Woods Apologizes, Says Elin Never Hit Him
Tiger Woods Says He Was Selfish
DOUG FERGUSON, AP Golf Writer
POSTED: Thursday, February 18, 2010
UPDATED: 10:44 am CST February 19, 2010
PONTE VEDRA BEACH, Fla. -- Tiger Woods said Friday in his first public statement since Thanksgiving weekend that he is "deeply sorry for my irresponsible and selfish behavior," and he defended his wife, Elin.
He said that she did not hit him before or after the crash that helped expose his marital infidelity. "It angers me that people would fabricate a story like that," he said. "Elin has shown enormous grace and poise throughout this ordeal. Elin deserves praise, not blame."
While he apologized to his friends, family and business partners, he said that the answers about his affairs or whether he and Elin would stay together were private matters that he would keep that way.
He also could not say when he would hit the links again.
"I do plan to return to golf one day, I just don't know when that day will be," he said.
He also said that he has been at an in-patient therapy program for 45 days and that he plans to return Saturday. He also said that Buddhism was helping him deal with his issues as he tries to regain the balance between his professional life and spiritual life to save what is most important to him -- his family. "I stopped living by the core values I believe in," he said.
He also apologized to Elin, whom he said told him his apology will be in his behavior in the future.
Woods appeared nervous during the statement, in which he said that his actions have created worry among his friends and business partners. Players React To Timing Woods spoke to a small group in the Sunset Room on the second floor of the TPC Sawgrass, home of the PGA Tour. Just one video camera broadcast the event, and there were no questions allowed from the media. Woods' statement came during the Match Play Championship, sponsored by Accenture, the first company to drop Woods as a pitchman. Ernie Els was among players who were upset to learn that Woods had chosen the week of a World Golf Championship for a public appearance that was sure to take attention away from the tournament. "It's selfish," Els told Golfweek magazine.
The PGA Tour made available its sprawling, Mediterranean-styled clubhouse for the announcement, and was helping set up adjacent ballrooms at the nearby Sawgrass Marriott for media, where they watched Woods on closed-circuit TV. The commisioner of the PGA tour said in a letter that Woods' management asked for the facilities, and "we agreed as we would for any member of the PGA Tour."

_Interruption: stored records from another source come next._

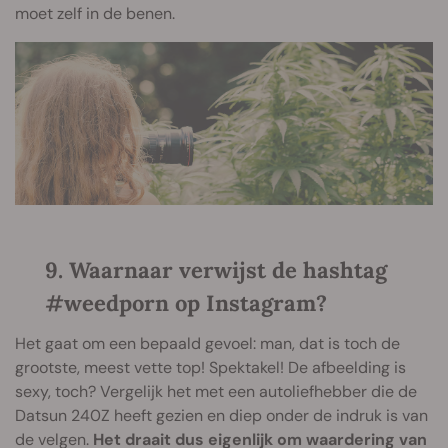
moet zelf in de benen.
9. Waarnaar verwijst de hashtag
#weedporn op Instagram?
Het gaat om een bepaald gevoel: man, dat is toch de
grootste, meest vette top! Spektakel! De afbeelding is
sexy, toch? Vergelijk het met een autoliefhebber die de
Datsun 240Z heeft gezien en diep onder de indruk is van
de velgen.
Het draait dus eigenlijk om waardering van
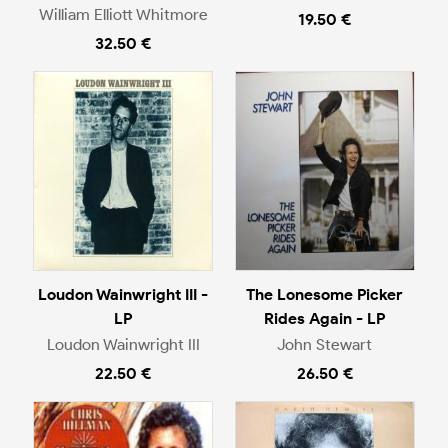
William Elliott Whitmore
19.50 €
32.50 €
Loudon Wainwright III -
The Lonesome Picker
LP
Rides Again - LP
Loudon Wainwright III
John Stewart
22.50 €
26.50 €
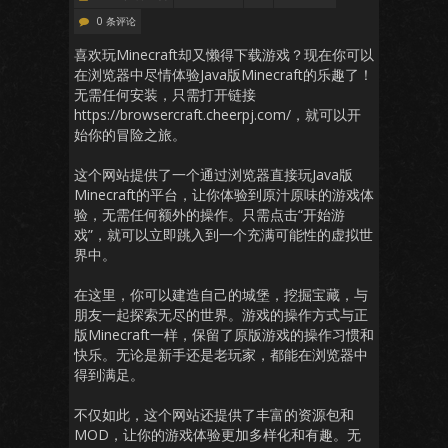
0 条评论
喜欢玩Minecraft却又懒得下载游戏？现在你可以
在浏览器中尽情体验Java版Minecraft的乐趣了！
无需任何安装，只需打开链接
https://browsercraft.cheerpj.com/，就可以开
始你的冒险之旅。
这个网站提供了一个通过浏览器直接玩Java版
Minecraft的平台，让你体验到原汁原味的游戏体
验，无需任何额外的操作。只需点击“开始游
戏”，就可以立即跳入到一个充满可能性的虚拟世
界中。
在这里，你可以建造自己的城堡，挖掘宝藏，与
朋友一起探索无尽的世界。游戏的操作方式与正
版Minecraft一样，保留了原版游戏的操作习惯和
快乐。无论是新手还是老玩家，都能在浏览器中
得到满足。
不仅如此，这个网站还提供了丰富的资源包和
MOD，让你的游戏体验更加多样化和有趣。无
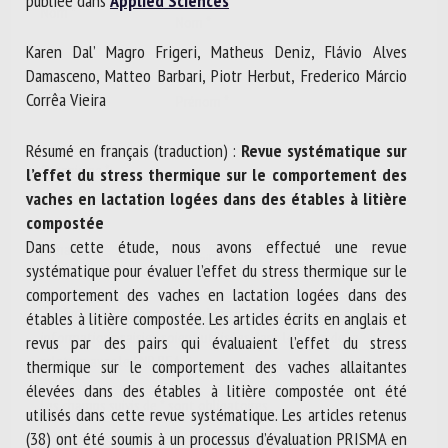
publiée dans
Applied Sciences
Nom *
Karen Dal’ Magro Frigeri, Matheus Deniz, Flávio Alves
Damasceno, Matteo Barbari, Piotr Herbut, Frederico Márcio
Prénom *
Corrêa Vieira
Résumé en français (traduction) :
Revue systématique sur
Organisme *
l’effet du stress thermique sur le comportement des
vaches en lactation logées dans des étables à litière
compostée
Dans cette étude, nous avons effectué une revue
E-mail *
systématique pour évaluer l’effet du stress thermique sur le
comportement des vaches en lactation logées dans des
En soumettant ce formulaire, j'accepte que les
étables à litière compostée. Les articles écrits en anglais et
informations saisies soient utilisées dans le cadre de la
revus par des pairs qui évaluaient l’effet du stress
relation avec le CNR BEA. *
thermique sur le comportement des vaches allaitantes
élevées dans des étables à litière compostée ont été
Les champs suivis de * sont obligatoires
utilisés dans cette revue systématique. Les articles retenus
(38) ont été soumis à un processus d’évaluation PRISMA en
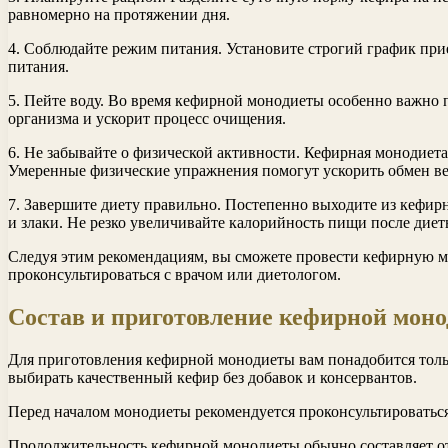
равномерно на протяжении дня.
4. Соблюдайте режим питания. Установите строгий график прие
питания.
5. Пейте воду. Во время кефирной монодиеты особенно важно п
организма и ускорит процесс очищения.
6. Не забывайте о физической активности. Кефирная монодиета
Умеренные физические упражнения помогут ускорить обмен в
7. Завершите диету правильно. Постепенно выходите из кефир
и злаки. Не резко увеличивайте калорийность пищи после диеты
Следуя этим рекомендациям, вы сможете провести кефирную мо
проконсультироваться с врачом или диетологом.
Состав и приготовление кефирной мон
Для приготовления кефирной монодиеты вам понадобится толь
выбирать качественный кефир без добавок и консервантов.
Перед началом монодиеты рекомендуется проконсультироваться 
Продолжительность кефирной монодиеты обычно составляет от 3 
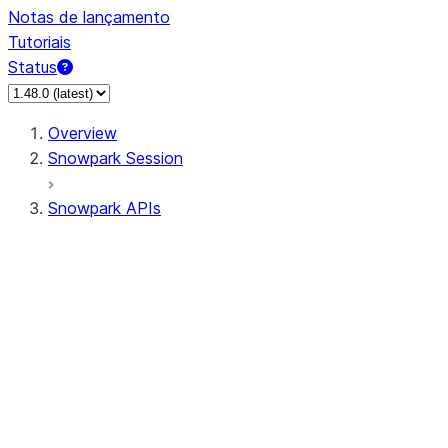
Notas de lançamento
Tutoriais
Status
Overview
Snowpark Session
Snowpark APIs
Input/Output
DataFrame
Column
Data Types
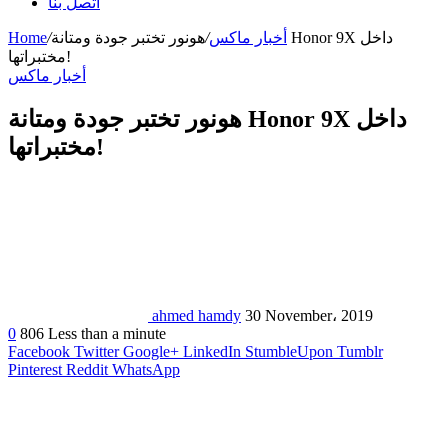
اتصل بنا
أخبار ماكس
/
هونور تختبر جودة ومتانة Honor 9X داخل
/
Home
مختبراتها!
أخبار ماكس
هونور تختبر جودة ومتانة Honor 9X داخل
مختبراتها!
ahmed hamdy
30 November، 2019
0
806
Less than a minute
Facebook
Twitter
Google+
LinkedIn
StumbleUpon
Tumblr
Pinterest
Reddit
WhatsApp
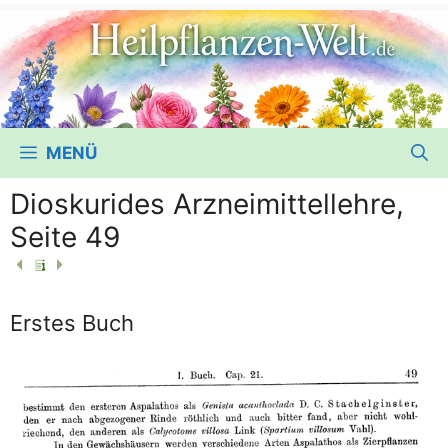
MENÜ
Dioskurides Arzneimittellehre,
Seite 49
Erstes Buch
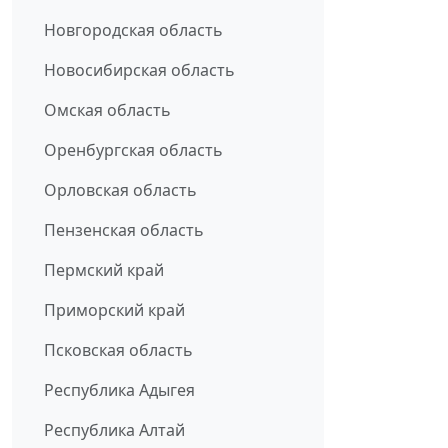
Новгородская область
Новосибирская область
Омская область
Оренбургская область
Орловская область
Пензенская область
Пермский край
Приморский край
Псковская область
Республика Адыгея
Республика Алтай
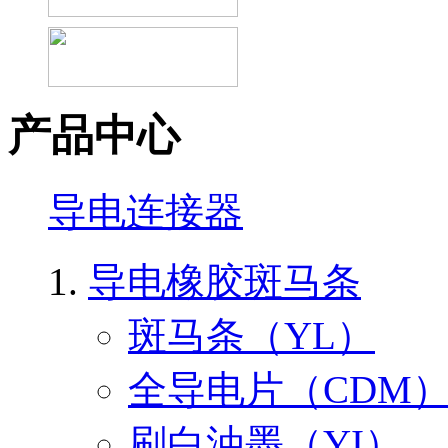
产品中心
导电连接器
导电橡胶斑马条
斑马条（YL）
全导电片（CDM
刷白油墨（YI）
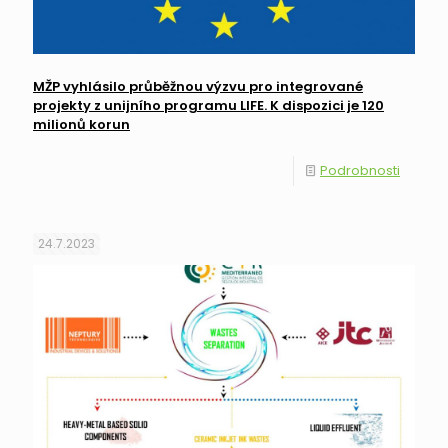
MŽP vyhlásilo průběžnou výzvu pro integrované
projekty z unijního programu LIFE. K dispozici je 120
milionů korun
Podrobnosti
24.7.2023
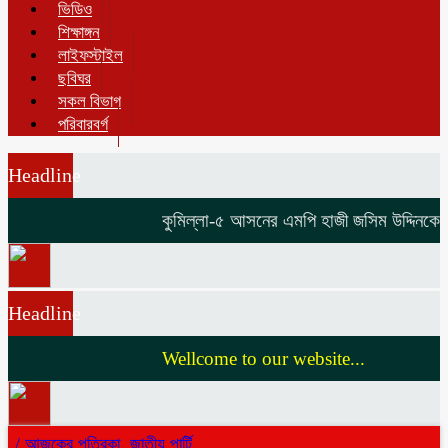
ভিডিও
শিক্ষাঙ্গন
লাইফস্টাইল
ছবিঘর
সকল বিভাগ
পরিবারবর্গ
Headline
কুমিল্লা-৫ আসনের এমপি হাজী জসিম উদ্দিনকে নিয
Headline
Wellcome to our website...
/
আজকের পত্রিকা
,
জাতীয় পার্টি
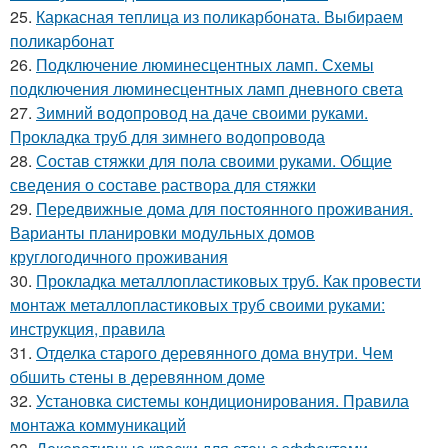
25.
Каркасная теплица из поликарбоната. Выбираем
поликарбонат
26.
Подключение люминесцентных ламп. Схемы
подключения люминесцентных ламп дневного света
27.
Зимний водопровод на даче своими руками.
Прокладка труб для зимнего водопровода
28.
Состав стяжки для пола своими руками. Общие
сведения о составе раствора для стяжки
29.
Передвижные дома для постоянного проживания.
Варианты планировки модульных домов
круглогодичного проживания
30.
Прокладка металлопластиковых труб. Как провести
монтаж металлопластиковых труб своими руками:
инструкция, правила
31.
Отделка старого деревянного дома внутри. Чем
обшить стены в деревянном доме
32.
Установка системы кондиционирования. Правила
монтажа коммуникаций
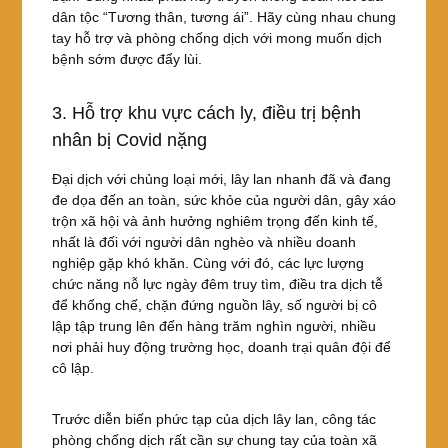
dân tộc “Tương thân, tương ái”. Hãy cùng nhau chung
tay hỗ trợ và phòng chống dịch với mong muốn dịch
bệnh sớm được đẩy lùi.
3. Hỗ trợ khu vực cách ly, điều trị bệnh
nhân bị Covid nặng
Đại dịch với chủng loại mới, lây lan nhanh đã và đang
đe dọa đến an toàn, sức khỏe của người dân, gây xáo
trộn xã hội và ảnh hưởng nghiêm trọng đến kinh tế,
nhất là đối với người dân nghèo và nhiều doanh
nghiệp gặp khó khăn. Cùng với đó, các lực lượng
chức năng nỗ lực ngày đêm truy tìm, điều tra dịch tễ
để khống chế, chặn đứng nguồn lây, số người bị cô
lập tập trung lên đến hàng trăm nghìn người, nhiều
nơi phải huy động trường học, doanh trại quân đội để
cô lập.
Trước diễn biến phức tạp của dịch lây lan, công tác
phòng chống dịch rất cần sự chung tay của toàn xã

No other PGA Tour player could command this kind of attention, though.
Woods is one of the most recognized athletes in the world. Television ratings double when he is in contention, which has happened a lot on his way to winning 71 times on the PGA Tour and 14 majors, four short of the record held by Jack Nicklaus.
No other athlete had such a spectacular fall. Accenture and AT&T have ended their endorsement contracts with him, and Woods has become the butt of jokes on everything from late shows to Disney performances.